Our startup totally isn't raising right now, but if you want, we can give you access to our fully up to date Virtual Data Room (VDR). Oh that’s so embarrassing, we forgot to scrub “For Keith Rabois eyes only” from the header, please don’t tell anybody that he’s also interested...
Less than 1% of American small businesses raise venture capital funding; that percentage is much lower worldwide. Assuming you are not Adam Neuman, founders going out to raise should acknowledge that the odds of landing a term sheet are not in their favour. Spending countless months fundraising is a major distraction for the business, even if you do manage to get funded. This is why you must be thoughtful and deliberate before you start your raise. This article will show how you can streamline your fundraising process and increase your likelihood of landing a term sheet from dream investors.
For some, fundraising comes easily. Investors are looking for startups with the potential to quickly grow into industry leaders. The strength of the founding team is one of their most important cues. This is why when they believe they have identified a founder or a team that they believe in, they will quickly move mountains to back them. This is why well-known figures such as Ilya Sutskever, Travis Kalanick, and Adam Neumann can raise hundreds of millions or billions of dollars before a single line of code is written.
They are unfortunately the exception, and not the rule. Their celebrity-like status within their respective verticals, mean they are known to every investor and don’t need to put as much effort into looking for investors. For everybody else, finding the right pool of investors requires a lot more diligence.
In this article and a subsequent post, we will cover the following:
Identifying potential investors
Making contact
Communication before the fundraising process
Preparing for the fundraise
What to include in your pitch deck
Structuring your Virtual Data Room (VDR)
Running the fundraise process
Staying connected after the fundraise
1. Identifying potential investors:
OpenAI co-founder Ilya Sutskever, who left OpenAI in May 2024, has raised $1 billion from investors for his new AI company, Safe Superintelligence, or SSI at a reported valuation of $5 billion dollars. (Reuters, September 4th 2024)
There are tens of thousands of investment firms, family offices, syndicates, and corporates that invest in early stage companies (See The Ultimate Investors List of Lists). Despite the total pool of inventors being very large, only a small percentage can be a potential investor in your company. This is similar to the difference between TAM and SOM that we covered in the Market Sizing 101 article. To avoid wasting time and energy, you want to focus on investors where your company falls within their investment criteria.
The investment criteria are the parameters that define an investor’s potential investment targets and they typically are broken down by:
Stage: (Seed, Series A-B, Growth Stage)
Geography: (US only, North America, Europe, Global)
Industry Vertical: (B2B Saas, AI, Consumer, Crypto, Marketplaces)
Revenue: (>$100K ARR, >$1M, >$10M, >$20M etc.)
Some investors will explicitly list this criteria on their website but if not, you can usually get an idea by looking at their portfolio companies to see if there is a common theme across their investments. If an investor normally invests in large established fintech companies based in the US, they are unlikely to invest in an early stage European Health Tech startup.

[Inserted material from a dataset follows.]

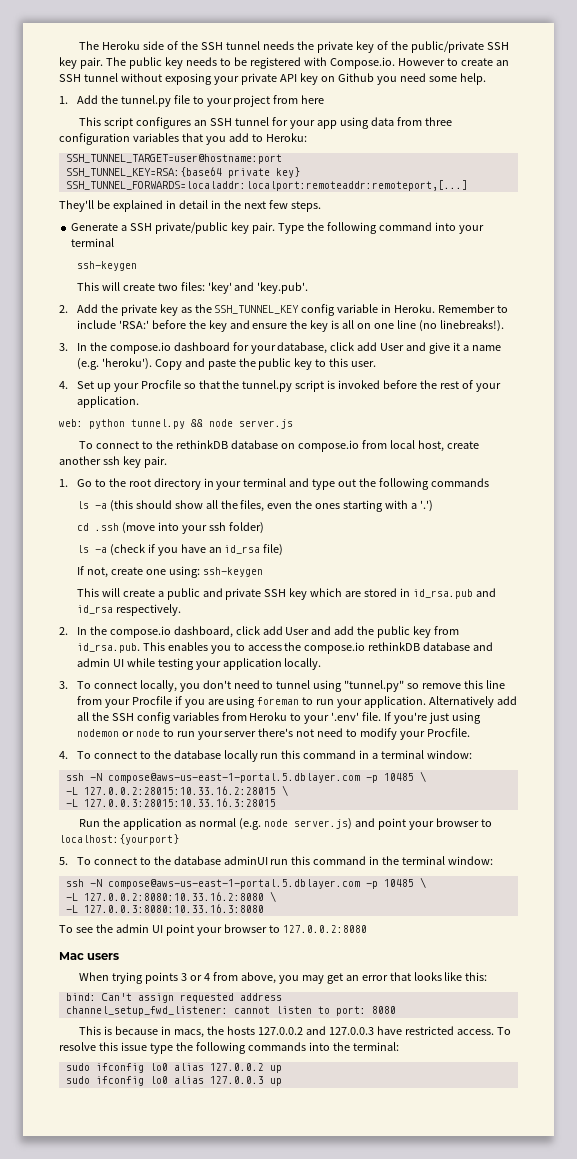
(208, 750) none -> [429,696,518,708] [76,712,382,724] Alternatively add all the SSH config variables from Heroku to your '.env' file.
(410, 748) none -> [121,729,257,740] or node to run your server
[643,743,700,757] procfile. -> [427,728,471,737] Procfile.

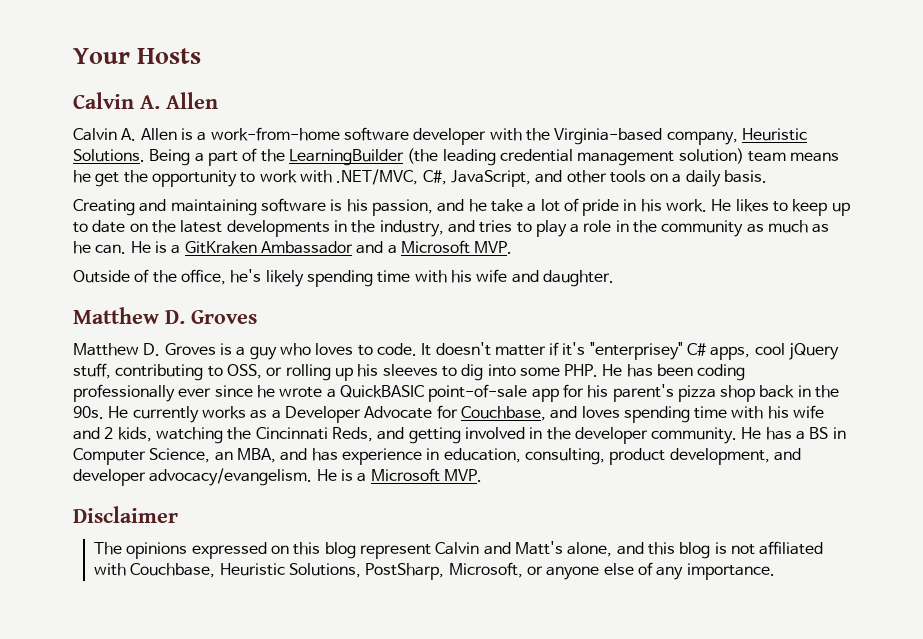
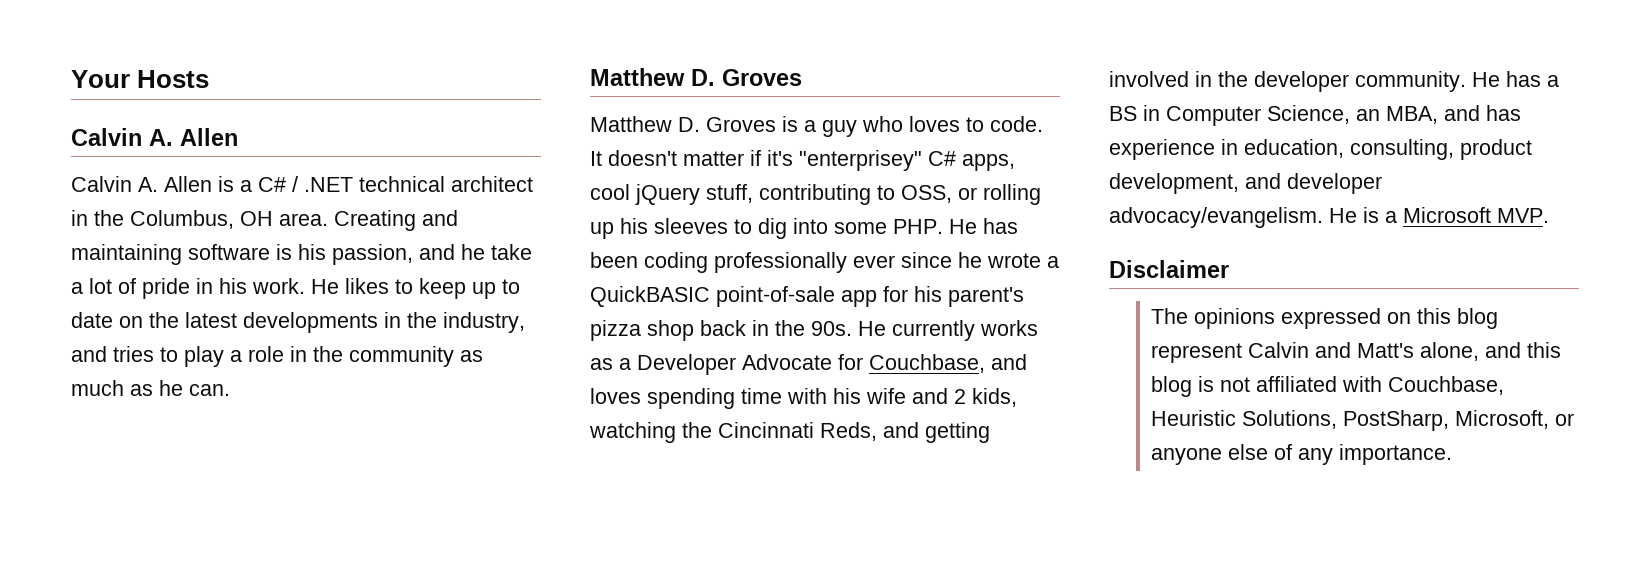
[210,127,807,145] [73,148,840,166] [73,169,768,187] work-from-home software developer with the Virginia-based company, Heuristic Solutions. Being a part of the LearningBuilder (the leading credential management solution) team means he get the opportunity to work with .NET/MVC, C#, JavaScript, and other tools on a daily basis. // -> [258,176,533,192] [71,210,328,229] C# / .NET technical architect in the Columbus, OH area.
[130,240,513,254] [73,269,614,287] He is a GitKraken Ambassador and a Microsoft MVP. // Outside of the office, he's likely spending time with his wife and daughter. -> (230, 390) none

This is why before speaking with an investor, you should know if you fit within their criteria and whether they could be a candidate to invest in your next round. You should not turn down the opportunity to speak to funds that invest at later stages since they can offer helpful feedback or introductions to other investors, just don’t count on them to write a check at this stage.
Each investor might have a different definition of what they consider seed, series A, etc. Their firm's appetite can also change over time, which is why despite what they announce on their website, it’s worth meeting to validate if you could be a fit.
While there is a qualitative aspect to it, here are the approximate revenue ranges for each funding stage:
Seed: Pre-Revenue up to $1M ARR
Series A: $1-5M
Series B: $10-15M
Series C: $20M+
2. Making contact:
Before raising their first round of funding from Sequoia Capital and Y Combinator, Airbnb was rejected by countless investors for more over a year. To stay afloat, they created and sold limited edition presidential election cereal boxes to stay afloat until they could secure funding.
“We pitched to hundreds of investors, getting rejected time and time again . . . I was quite literally living on my brother’s floor,” Canva founder, Melanie Perkins
Once you have identified a list of investors you believe could be interested, you should go to your network to see if you have any mutual connections. Although only 1% of companies ever raise venture capital, many more try. This results in prominent VCs getting inundated with inbound deal flow but not having enough time to meet with all of them. If you are introduced to them by a respected contact, ideally another well regarded founder, they are far more likely to give you their attention compared to an unsolicited cold email.